### EXERCISE REQUIREMENTS
(A) Answer these questions using the forum discussion about a Star Wars game.
(i) Which two earlier games does one commenter expect the new game to rehash?
(ii) In the KOTOR series, according to the discussion, until what point do the player's choices do little to change the game?
(iii) What does the commenter criticizing "Fable" say the game has none of?
(B) Extend the forum discussion about a Star Wars game, starting right after its final comment.

### QUOTED TEXT
>>>>>
What would they have to do to this Star Wars game to make it appeal to you ? Does anyone feel like the Star Wars franchise has been damaged by having so many games even if most range from being 'good' to 'great' ?
Well, I've got no real interest in that game, but you're right! The Wii is crying out for some lightsabre wielding action! How cool would that be!
I agree, how would this be unlike every other Star Wars license out there. I think its actually going to be another rehash of KOTOR and Jedi Knight
If the early tech demos are something to go for, this will be very heavy on the physics side, something that no game yet as done other than scripted actions. Of course, this is like a game where the player picks up crates: just because you can pick them up, it doesn't mean you can do something special with them.
Ronald Diemicke Wrote:
Make it an RPG, and make it full of moral choices so characteristic for Star Wars; let the Darth Vader apprentice decide whether he should walk the bloody path of his master or turn to the light side.
Hmm... See... this description seems a lot like Knights of the Old Republic to me... Did you ever get around to playing KotOR, Unicorn Lynx?
Sure, I finished them both, and I loved them. But I really would like to see another Star Wars RPG that would be set in "modern" time and feature Darth Vader and other well-known characters.
I'd like that as well, and also having actions/choices have a REAL effect on you in the game. In the KOTOR series, you can make a choice, but it really doesn't do much to change the game until near the end. You get all of the same quests and everyone treats you basically the same even if you act evil from start to finish. Give KOTOR the Fable style of actions=consequences idea, where even small actions affect how everyone treats you. Maybe not to quite a degree, but that actually worked out pretty well.
I don't think "Fable" did this well... sure, people liked you if you were wearing light armor and disliked you when you burped at them, but those were all superficial reactions. They would for example applaud to you even if you've slaughtered all the citizens in a town before, only because you have an attractive haircut or something. The story remaines exactly the same, and the dialogues... well, there are no dialogues in "Fable". So the whole "face the consequences" thing was more a gimmick than a really substantial feature.
Fable is too "light" for you Oleg. Only because your darn too serious all the time. Or maybe because Fable didn't have any tentacles in them ;)
But regardless, Fable was a nice holiday from all those serious RPGs...
It's not that I dislike "Fable"; I was really quite addicted to it... nothing beats the feeling of seducing a girl, proposing marriage to her, and then burping into her face... In real life I only did the first two :))
But you are right, it's too light for me. Nevertheless, I regret I sold it, and I kind of want to buy it again...
Although I do agree partly in that it didn't really flesh out the morals that well, it still is a good example of where to start. The whole light/dark armor thing baffled me, and I agree that they did tend to forget the past in favor of the present, but it was still decent work on morals that you just don't see in most games.
<<<<<
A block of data
>>>>>
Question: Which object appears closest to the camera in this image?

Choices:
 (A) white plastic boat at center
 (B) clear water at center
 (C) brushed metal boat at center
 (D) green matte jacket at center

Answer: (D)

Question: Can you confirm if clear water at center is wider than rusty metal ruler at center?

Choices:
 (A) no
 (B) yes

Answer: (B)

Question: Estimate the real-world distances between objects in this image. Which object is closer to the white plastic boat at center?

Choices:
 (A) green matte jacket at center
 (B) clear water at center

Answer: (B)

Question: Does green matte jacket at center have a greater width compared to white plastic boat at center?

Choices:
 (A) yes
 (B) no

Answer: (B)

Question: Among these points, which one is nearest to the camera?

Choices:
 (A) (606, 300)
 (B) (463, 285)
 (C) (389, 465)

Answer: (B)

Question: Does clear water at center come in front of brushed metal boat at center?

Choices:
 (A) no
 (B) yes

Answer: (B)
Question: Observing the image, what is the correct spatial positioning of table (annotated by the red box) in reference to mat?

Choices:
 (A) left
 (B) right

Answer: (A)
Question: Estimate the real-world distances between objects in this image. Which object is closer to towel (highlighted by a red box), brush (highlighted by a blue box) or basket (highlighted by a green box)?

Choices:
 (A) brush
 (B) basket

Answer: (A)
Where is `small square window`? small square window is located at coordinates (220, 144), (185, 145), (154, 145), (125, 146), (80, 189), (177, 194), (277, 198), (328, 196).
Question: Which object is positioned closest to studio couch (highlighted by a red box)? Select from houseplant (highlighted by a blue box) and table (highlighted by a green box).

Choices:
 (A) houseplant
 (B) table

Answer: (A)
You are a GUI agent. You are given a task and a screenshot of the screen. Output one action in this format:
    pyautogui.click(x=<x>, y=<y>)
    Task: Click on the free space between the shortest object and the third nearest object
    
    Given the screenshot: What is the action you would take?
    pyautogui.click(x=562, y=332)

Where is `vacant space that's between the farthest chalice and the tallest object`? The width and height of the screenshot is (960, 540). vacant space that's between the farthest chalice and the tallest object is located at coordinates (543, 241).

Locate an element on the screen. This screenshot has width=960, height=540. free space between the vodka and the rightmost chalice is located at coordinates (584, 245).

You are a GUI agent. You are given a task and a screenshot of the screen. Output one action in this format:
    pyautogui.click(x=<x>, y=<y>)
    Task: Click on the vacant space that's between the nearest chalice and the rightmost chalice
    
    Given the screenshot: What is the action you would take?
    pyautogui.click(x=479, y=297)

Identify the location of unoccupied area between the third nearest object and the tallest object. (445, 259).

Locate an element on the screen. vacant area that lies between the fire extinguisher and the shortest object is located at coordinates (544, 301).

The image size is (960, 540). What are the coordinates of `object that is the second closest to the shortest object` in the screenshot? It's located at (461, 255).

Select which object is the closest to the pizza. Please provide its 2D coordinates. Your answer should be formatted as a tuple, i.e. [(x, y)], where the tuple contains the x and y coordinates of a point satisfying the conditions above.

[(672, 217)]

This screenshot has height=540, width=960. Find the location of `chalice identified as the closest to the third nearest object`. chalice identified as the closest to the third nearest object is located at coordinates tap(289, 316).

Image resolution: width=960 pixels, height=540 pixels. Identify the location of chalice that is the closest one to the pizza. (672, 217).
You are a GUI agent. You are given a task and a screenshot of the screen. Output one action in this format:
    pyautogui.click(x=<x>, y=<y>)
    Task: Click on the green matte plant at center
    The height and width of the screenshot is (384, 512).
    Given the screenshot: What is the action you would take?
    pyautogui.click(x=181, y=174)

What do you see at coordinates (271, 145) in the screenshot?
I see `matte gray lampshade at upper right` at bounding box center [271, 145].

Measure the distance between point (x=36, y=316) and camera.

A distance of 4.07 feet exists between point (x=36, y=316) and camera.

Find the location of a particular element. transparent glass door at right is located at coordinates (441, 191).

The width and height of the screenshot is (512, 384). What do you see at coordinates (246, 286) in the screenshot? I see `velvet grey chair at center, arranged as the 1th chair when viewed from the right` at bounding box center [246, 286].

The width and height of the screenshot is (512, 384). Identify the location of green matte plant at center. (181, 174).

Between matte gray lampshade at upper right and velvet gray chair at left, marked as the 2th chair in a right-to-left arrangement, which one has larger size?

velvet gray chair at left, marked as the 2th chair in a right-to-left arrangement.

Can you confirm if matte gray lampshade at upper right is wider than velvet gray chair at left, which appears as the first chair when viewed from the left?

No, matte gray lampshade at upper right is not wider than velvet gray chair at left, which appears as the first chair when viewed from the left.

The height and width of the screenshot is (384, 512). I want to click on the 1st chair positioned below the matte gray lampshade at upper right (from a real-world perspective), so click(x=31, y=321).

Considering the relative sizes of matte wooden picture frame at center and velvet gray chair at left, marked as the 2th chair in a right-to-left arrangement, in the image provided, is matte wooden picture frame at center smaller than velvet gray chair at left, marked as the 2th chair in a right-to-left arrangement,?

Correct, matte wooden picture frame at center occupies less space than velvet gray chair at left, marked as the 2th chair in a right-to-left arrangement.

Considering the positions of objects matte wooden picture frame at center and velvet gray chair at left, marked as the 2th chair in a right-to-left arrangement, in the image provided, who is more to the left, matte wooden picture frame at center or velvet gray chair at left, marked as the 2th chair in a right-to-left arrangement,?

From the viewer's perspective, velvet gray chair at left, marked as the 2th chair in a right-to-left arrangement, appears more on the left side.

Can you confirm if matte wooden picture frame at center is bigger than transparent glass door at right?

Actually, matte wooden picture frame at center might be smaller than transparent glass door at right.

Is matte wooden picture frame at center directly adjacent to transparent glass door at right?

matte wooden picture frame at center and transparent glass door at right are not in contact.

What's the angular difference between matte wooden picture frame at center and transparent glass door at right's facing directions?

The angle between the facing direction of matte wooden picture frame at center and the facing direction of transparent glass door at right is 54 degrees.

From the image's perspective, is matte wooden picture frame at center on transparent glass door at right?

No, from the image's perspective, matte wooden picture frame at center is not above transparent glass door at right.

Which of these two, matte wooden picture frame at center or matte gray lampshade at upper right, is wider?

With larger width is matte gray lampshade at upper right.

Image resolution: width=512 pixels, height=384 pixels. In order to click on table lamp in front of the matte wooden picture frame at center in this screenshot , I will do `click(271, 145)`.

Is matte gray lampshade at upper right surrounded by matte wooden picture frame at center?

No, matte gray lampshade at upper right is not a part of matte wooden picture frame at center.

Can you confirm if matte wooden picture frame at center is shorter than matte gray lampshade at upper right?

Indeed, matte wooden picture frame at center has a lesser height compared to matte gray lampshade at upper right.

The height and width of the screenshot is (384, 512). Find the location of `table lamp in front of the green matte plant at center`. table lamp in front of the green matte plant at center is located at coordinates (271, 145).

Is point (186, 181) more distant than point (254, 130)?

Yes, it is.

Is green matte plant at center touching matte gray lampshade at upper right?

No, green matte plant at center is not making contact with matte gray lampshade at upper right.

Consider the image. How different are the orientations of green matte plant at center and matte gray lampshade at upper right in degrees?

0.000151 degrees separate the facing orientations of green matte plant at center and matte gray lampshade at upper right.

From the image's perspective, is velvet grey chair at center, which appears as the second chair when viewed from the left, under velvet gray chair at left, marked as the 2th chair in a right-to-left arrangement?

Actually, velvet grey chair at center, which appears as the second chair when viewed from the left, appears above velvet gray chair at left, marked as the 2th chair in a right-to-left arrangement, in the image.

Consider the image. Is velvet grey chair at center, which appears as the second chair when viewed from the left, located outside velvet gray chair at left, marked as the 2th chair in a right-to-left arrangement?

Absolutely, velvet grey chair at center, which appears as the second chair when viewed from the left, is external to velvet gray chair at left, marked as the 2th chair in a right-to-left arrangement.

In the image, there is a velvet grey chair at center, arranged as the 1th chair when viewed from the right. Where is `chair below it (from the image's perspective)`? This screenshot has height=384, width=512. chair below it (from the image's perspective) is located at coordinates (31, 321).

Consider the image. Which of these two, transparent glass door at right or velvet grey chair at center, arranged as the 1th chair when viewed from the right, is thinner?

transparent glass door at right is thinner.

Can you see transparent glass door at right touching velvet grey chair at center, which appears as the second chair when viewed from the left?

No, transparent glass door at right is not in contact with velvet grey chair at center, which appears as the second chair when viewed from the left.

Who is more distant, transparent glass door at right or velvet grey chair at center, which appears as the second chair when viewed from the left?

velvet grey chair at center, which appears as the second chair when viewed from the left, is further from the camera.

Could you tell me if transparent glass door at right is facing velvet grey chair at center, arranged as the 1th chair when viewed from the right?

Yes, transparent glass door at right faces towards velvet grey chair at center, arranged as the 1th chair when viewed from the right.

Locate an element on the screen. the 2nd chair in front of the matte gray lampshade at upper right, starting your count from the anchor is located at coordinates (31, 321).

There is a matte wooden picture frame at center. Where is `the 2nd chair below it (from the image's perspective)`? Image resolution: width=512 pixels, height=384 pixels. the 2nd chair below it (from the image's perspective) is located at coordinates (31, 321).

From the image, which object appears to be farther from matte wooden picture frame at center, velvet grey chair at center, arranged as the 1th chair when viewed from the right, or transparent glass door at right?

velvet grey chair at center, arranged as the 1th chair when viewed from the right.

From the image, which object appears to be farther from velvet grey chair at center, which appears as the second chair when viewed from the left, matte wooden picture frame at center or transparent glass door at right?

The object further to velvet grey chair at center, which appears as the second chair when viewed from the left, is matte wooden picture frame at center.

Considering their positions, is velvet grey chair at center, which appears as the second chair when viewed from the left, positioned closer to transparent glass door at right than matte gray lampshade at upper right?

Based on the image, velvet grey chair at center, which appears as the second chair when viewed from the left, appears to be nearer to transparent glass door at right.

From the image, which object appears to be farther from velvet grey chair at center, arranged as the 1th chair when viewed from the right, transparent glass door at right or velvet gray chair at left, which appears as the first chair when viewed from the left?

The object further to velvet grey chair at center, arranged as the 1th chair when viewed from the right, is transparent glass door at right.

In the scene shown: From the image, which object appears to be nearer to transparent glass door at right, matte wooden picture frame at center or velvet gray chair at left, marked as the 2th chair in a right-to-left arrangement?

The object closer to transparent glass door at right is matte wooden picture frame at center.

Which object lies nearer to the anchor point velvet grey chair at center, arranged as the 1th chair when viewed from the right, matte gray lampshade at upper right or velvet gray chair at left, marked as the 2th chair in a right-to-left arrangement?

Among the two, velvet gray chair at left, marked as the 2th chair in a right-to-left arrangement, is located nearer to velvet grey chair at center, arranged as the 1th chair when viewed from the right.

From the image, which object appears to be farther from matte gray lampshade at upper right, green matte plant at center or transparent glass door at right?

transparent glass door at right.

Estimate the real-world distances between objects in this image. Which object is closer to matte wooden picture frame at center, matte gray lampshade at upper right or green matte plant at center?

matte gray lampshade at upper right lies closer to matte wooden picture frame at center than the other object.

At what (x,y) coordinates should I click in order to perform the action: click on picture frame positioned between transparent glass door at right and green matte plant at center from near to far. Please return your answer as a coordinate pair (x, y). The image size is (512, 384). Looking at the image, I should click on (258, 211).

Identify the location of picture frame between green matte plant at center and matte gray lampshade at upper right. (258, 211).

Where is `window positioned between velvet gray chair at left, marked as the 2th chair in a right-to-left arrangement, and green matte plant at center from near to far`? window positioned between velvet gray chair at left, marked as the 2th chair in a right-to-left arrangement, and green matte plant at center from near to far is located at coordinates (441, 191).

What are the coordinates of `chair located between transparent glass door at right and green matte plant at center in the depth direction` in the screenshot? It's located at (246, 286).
<<<<<
### REPLIES
(A)
(i) KOTOR and Jedi Knight
(ii) Until near the end
(iii) Dialogues

(B)
Personally, I love the idea of morals being included in RPGs. I think they belong there and that they have a real effect on your gameplay. There are some morals in Morrowind and Oblivion, but Oblivion makes it *very* easy to make people like you when they don't and Morrowind didn't take it very far at all either.
If I kill someone in a town, I'd expect to see the entire town hate me. If it's a large city, then there may not be that many who would hate me, but some would. If I give money to the poor or the church or wherever, then that should have an effect on what people think of me. If I continually kill off the bandits, then those being harassed by bandits should love me and the bandits should hate me and perhaps begin to fear me.
More reality in RPGs would really improve the gameplay and help to make them more interesting and less of the same old thing. Obviously, I don't want magic removed or trolls and goblins removed in order for a more realistic game, but having NPCs act realistically (to the game's environment) would be great. I'm also all for having games use realistic physics and allow players to interact with just about anything they can find -- in a realistic manner. In Oblivion, just about all crates, sacks, and unbroken barrels had stuff in them (probably 98% of them). That's a bit unrealistic if you ask me. And chests locked as tight as possible that held a couple coins or some yarn just hurts the realism.
Yes, the ideas in "Fable" were great, but the execution was far from flawless... still, I liked the game. It had a lot of personality and charm, that's what matters for me.
Damn, now I want it back! :-/
Fable. The good:
Is there going to be a Fable 2 I wonder?
Indra was here Wrote:
I think you meant to say "XBox. The good:"
No, I played the PC version.
YID YANG Wrote:
Yeah... all those Star Wars games have been "a long long time ago....", let's get something more up to date. Like Han Solo living in Los Angeles or something... Sorry Unicorn... just making fun of your particular phrasing there.
Since I'm posting anyway, let me just say for the record, that I've enjoyed the majority of the Star Wars licensed games over the past 15 years or so, and more importantly I've enjoyed the gaming content more than the movies themselves.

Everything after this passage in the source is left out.